Bye, bye Baby – meine Tochter zieht in die Welt hinaus
Meine Tochter wird erwachsen. Auch wenn ich diesen Moment herbeigesehnt habe, stehe ich verloren und heulend am Bahngleis.
Schlussszene am Bahnhof: Ich stehe am Ende des Perrons von Gleis 9. In der Ferne erstrahlt der Prime-Tower im Licht der aufgehenden Sonne. Die Bahnhofsuhr leuchtet gelb und zeigt exakt 6.31 Uhr.

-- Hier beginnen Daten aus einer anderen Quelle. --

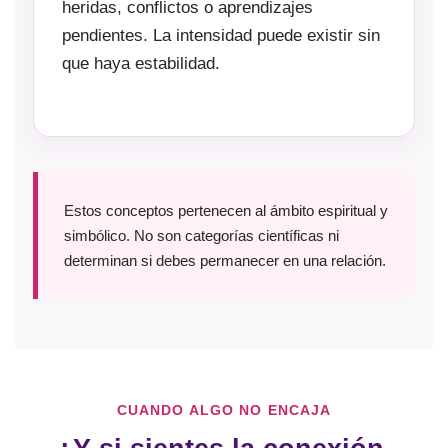
heridas, conflictos o aprendizajes
pendientes. La intensidad puede existir sin
que haya estabilidad.
Estos conceptos pertenecen al ámbito espiritual y
simbólico. No son categorías científicas ni
determinan si debes permanecer en una relación.
CUANDO ALGO NO ENCAJA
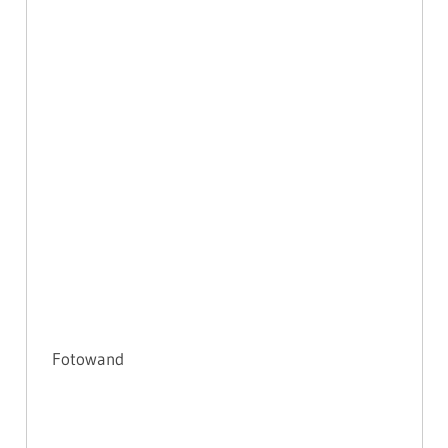
Fotowand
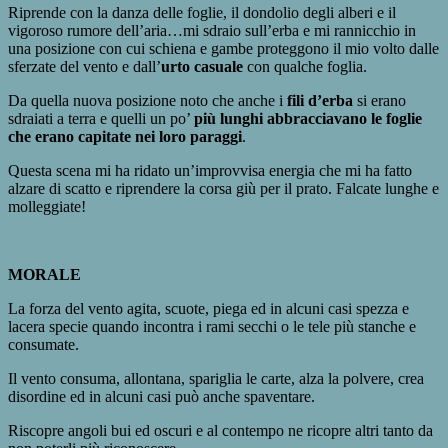
Riprende con la danza delle foglie, il dondolio degli alberi e il
vigoroso rumore dell’aria…mi sdraio sull’erba e mi rannicchio in
una posizione con cui schiena e gambe proteggono il mio volto dalle
sferzate del vento e dall’
urto casuale
con qualche foglia.
Da quella nuova posizione noto che anche i
fili d’erba
si erano
sdraiati a terra e quelli un po’
più lunghi abbracciavano le foglie
che erano capitate nei loro paraggi
.
Questa scena mi ha ridato un’improvvisa energia che mi ha fatto
alzare di scatto e riprendere la corsa giù per il prato. Falcate lunghe e
molleggiate!
MORALE
La forza del vento agita, scuote, piega ed in alcuni casi spezza e
lacera specie quando incontra i rami secchi o le tele più stanche e
consumate.
Il vento consuma, allontana, spariglia le carte, alza la polvere, crea
disordine ed in alcuni casi può anche spaventare.
Riscopre angoli bui ed oscuri e al contempo ne ricopre altri tanto da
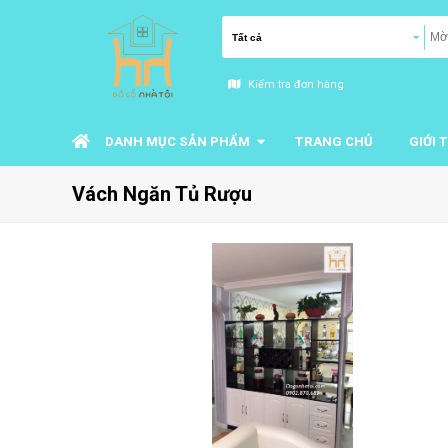
Kiểm tra đơn hàng
DANH MỤC SẢN PHẨM
TRANG CHỦ
GIỚI 
Vách Ngăn Tủ Rượu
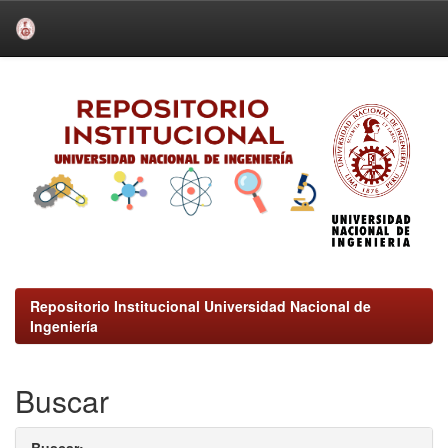
Skip
navigation
Repositorio Institucional Universidad Nacional de
Ingeniería
Buscar
Buscar:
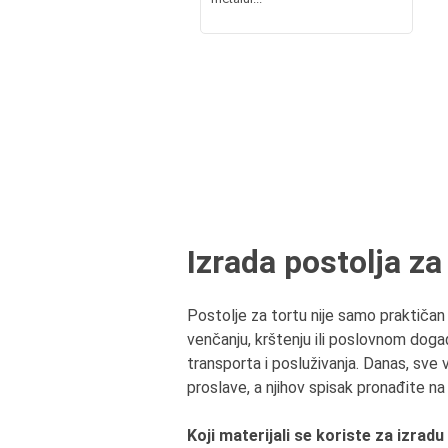
Izrada postolja z
Postolje za tortu nije samo praktiča
venčanju, krštenju ili poslovnom doga
transporta i posluživanja. Danas, sve 
proslave, a njihov spisak pronađite na 
Koji materijali se koriste za izradu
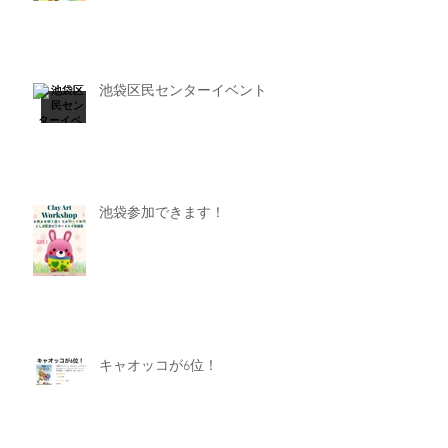
池袋区民センターイベント
池袋参加できます！
キャオッコが6位！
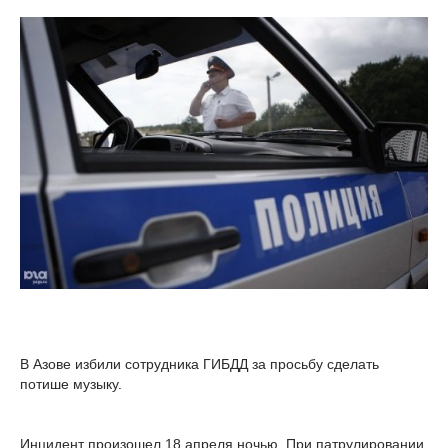
В Азове избили сотрудника ГИБДД за просьбу сделать
потише музыку.
Инцидент произошел 18 апреля ночью. При патрулировании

Mit einem Ruck setzt sich der Zug in Bewegung.
Und mit ihm eine junge Frau. Mein Baby.
Eben noch Kind, jetzt schon erwachsen. Den Kopf voller Flausen und bar jeder Lebensweisheit.
Aber erwachsen genug, um ganz alleine in die weite Welt zu reisen. Ich winke und lache und mache Faxen durchs Fenster. Sie zieht eine Schnute und winkt zurück.

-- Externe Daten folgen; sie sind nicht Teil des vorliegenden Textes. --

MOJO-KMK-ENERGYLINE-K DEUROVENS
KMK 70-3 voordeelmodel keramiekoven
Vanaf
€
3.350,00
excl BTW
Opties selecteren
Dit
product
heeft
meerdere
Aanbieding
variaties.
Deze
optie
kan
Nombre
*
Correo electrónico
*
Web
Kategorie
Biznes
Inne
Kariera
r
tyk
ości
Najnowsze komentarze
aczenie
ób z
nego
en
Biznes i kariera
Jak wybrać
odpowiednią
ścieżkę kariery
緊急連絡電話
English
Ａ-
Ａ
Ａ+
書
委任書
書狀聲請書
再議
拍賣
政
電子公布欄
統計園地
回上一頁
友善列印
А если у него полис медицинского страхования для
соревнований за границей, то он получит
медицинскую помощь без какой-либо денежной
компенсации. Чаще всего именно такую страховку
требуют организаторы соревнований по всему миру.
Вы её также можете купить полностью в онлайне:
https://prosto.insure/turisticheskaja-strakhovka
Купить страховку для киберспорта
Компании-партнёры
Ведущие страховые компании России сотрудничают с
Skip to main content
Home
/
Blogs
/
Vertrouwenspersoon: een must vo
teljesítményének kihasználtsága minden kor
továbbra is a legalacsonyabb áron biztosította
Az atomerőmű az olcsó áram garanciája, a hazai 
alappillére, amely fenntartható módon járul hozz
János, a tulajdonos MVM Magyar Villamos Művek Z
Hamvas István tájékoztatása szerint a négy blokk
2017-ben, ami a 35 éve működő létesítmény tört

Dann trägt sie der Zug aus meinem Blickfeld. Er fährt weiter bis nur noch die roten Schlusslichter sichtbar sind. Die Sonne steht hell am Himmel, die Bahnhofsuhr ist erloschen.

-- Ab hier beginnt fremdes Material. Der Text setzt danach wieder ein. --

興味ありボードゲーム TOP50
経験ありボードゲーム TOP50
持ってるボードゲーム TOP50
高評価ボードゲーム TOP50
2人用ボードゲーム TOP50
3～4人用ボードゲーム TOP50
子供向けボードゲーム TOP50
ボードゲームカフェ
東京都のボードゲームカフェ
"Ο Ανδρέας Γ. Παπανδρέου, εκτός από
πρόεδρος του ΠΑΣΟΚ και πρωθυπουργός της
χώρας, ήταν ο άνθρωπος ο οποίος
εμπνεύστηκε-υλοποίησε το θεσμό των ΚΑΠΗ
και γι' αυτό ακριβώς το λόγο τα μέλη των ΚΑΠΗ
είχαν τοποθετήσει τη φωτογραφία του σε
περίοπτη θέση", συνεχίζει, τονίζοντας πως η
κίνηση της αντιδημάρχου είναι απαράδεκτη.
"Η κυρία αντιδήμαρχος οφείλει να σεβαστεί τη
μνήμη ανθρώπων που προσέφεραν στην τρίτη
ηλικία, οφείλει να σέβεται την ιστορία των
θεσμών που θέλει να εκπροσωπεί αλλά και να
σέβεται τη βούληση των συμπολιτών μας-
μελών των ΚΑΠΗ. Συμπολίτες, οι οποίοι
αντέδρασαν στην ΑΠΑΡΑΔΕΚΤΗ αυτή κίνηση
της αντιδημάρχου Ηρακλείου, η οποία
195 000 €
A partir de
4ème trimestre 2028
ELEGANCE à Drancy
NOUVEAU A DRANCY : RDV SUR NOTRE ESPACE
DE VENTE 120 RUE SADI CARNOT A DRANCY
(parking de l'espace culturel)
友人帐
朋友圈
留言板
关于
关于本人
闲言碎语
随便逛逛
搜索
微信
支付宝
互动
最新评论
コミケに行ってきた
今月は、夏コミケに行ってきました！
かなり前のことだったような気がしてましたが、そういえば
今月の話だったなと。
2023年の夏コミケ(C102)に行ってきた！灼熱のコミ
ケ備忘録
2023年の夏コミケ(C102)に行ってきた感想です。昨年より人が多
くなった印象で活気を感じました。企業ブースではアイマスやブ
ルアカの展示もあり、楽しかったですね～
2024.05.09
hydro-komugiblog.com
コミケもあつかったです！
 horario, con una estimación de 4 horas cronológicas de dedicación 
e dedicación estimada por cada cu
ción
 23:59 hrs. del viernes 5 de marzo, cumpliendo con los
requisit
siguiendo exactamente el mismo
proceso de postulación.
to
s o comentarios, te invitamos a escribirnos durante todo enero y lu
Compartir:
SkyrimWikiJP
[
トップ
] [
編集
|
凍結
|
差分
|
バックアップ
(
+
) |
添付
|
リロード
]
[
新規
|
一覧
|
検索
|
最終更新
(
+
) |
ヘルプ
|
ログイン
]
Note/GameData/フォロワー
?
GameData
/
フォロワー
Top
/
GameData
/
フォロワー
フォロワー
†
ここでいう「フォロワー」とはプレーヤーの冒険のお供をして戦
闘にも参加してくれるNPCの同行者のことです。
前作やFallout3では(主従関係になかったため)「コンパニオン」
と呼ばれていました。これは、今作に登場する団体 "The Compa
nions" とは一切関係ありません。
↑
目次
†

6.33 Uhr. Mein Baby ist weg, für lange Zeit weit weg von zu Hause. Ich stehe erstarrt da und lasse meine Winkehand zusammen mit meinem Grinsen absacken.
Was habe ich getan? Habe ich tatsächlich mein Baby in diesen Zug einsteigen und ohne mich abfahren lassen? Habe ich sie gehen lassen, alleine, schutzlos und mit zwei Tonnen Gepäck, die sie unmöglich selber tragen kann? Wie konnte ich nur!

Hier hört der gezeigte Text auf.